Etiopathogenesis of immune disorders at the level of mucosal immunity in recovered COVID-19 patients can be explained schematically as follows: impaired balance of the cytokine profile, which started during the acute stage, persists during the recovery period. Increased content of pro- and anti-inflammatory cytokines (TNF-α/IL-10) downregulates IFN-γ, which directly contributes to the development of functionally inferior neutrophils of the mucosal immunity system in terms of oxygen-dependent microbicidal activity, functions of pathogen uptake, capture, and killing. Compensatory increase of the anti-inflammatory cytokine IL-10 under the influence of COVID-19 proteins downregulates the level of IFN-γ and is a cofactor of depression of intracellular biocidity and mucosal immunity. Increased pro-inflammatory cytokine TNF-α results in enhanced apoptotic and destructive changes in neutrophil entering the nasal secretions, thus contributing to the suppression of cell functional and metabolic activity, as well as the development of lymphopenia and eosinopenia at the level of the cellular elements of the MALT system.

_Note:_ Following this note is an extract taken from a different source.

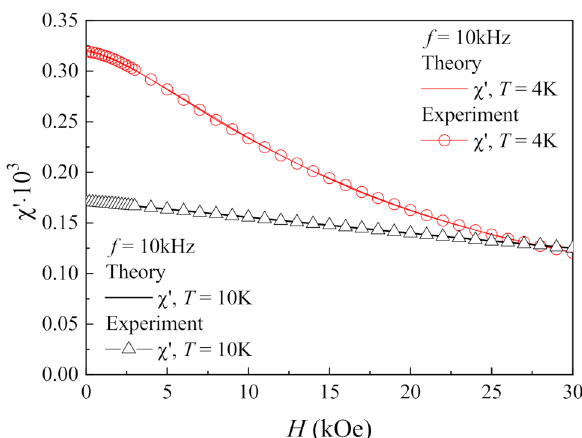
Figure 11. Approximation of the field dependences of the real part of the AC susceptibility of the nanocomposite titanate with the Yb 2 Ti 2 O 7 particles, measured at the frequency f = 10 kHz at the temperatures T = 4 K and 10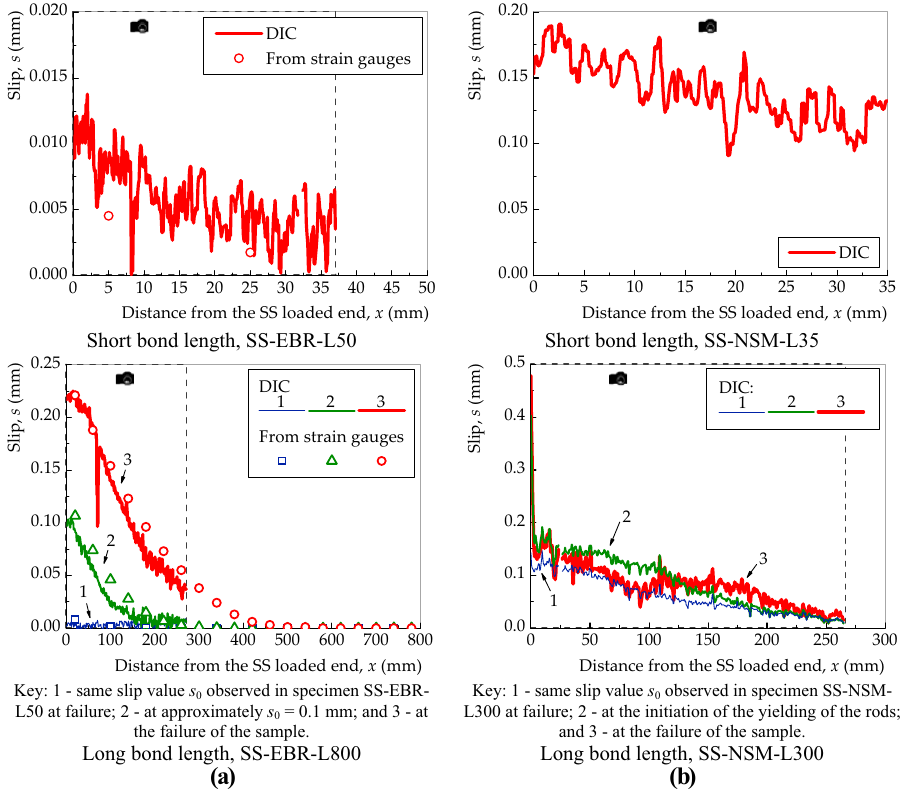
Fig. 10 Examples of the relative displacements obtained from the: a EBR samples; and b NSM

Therefore, virus-induced functional and metabolic disorders at the level of Ns of the mucosal immunity system develop after COVID-19, requiring lengthy rehabilitation and immunomodulatory therapy.

3 Conclusions

  1. 1.

    In recovered COVID-19 patients, the cell-bound component of mucosal immunity reveals lympho- and eosinopenia. The neutrophils population shows cytodestruction, increased apoptosis, and decreased functional and metabolic activity of the cell.

  2. 2.

    Impaired cytokine profile at the level of the MALT system in recovered COVID-19 patients shows an imbalance of pro-inflammatory cytokines (TNF-α/IFN-γ) and a pronounced increase in the level of IL-10, anti-inflammatory cytokine.

  3. 3.

    Pleiotropic effects of cytokine imbalance on the neutrophils systems of mucosal immunity are associated with two types of changes, i.e., cytodestructive and apoptotic changes causing the inhibition of functional and metabolic activity of the cell, as well as direct effects on oxygen-dependent microbicidal activity, functions of pathogen uptake, capture, and killing.

  4. 4.

    Virus-induced functional and metabolic disorders at the neutrophils level require lengthy rehabilitation and provide a scientific rationale for immunomodulatory therapy in recovered COVID-19 patients.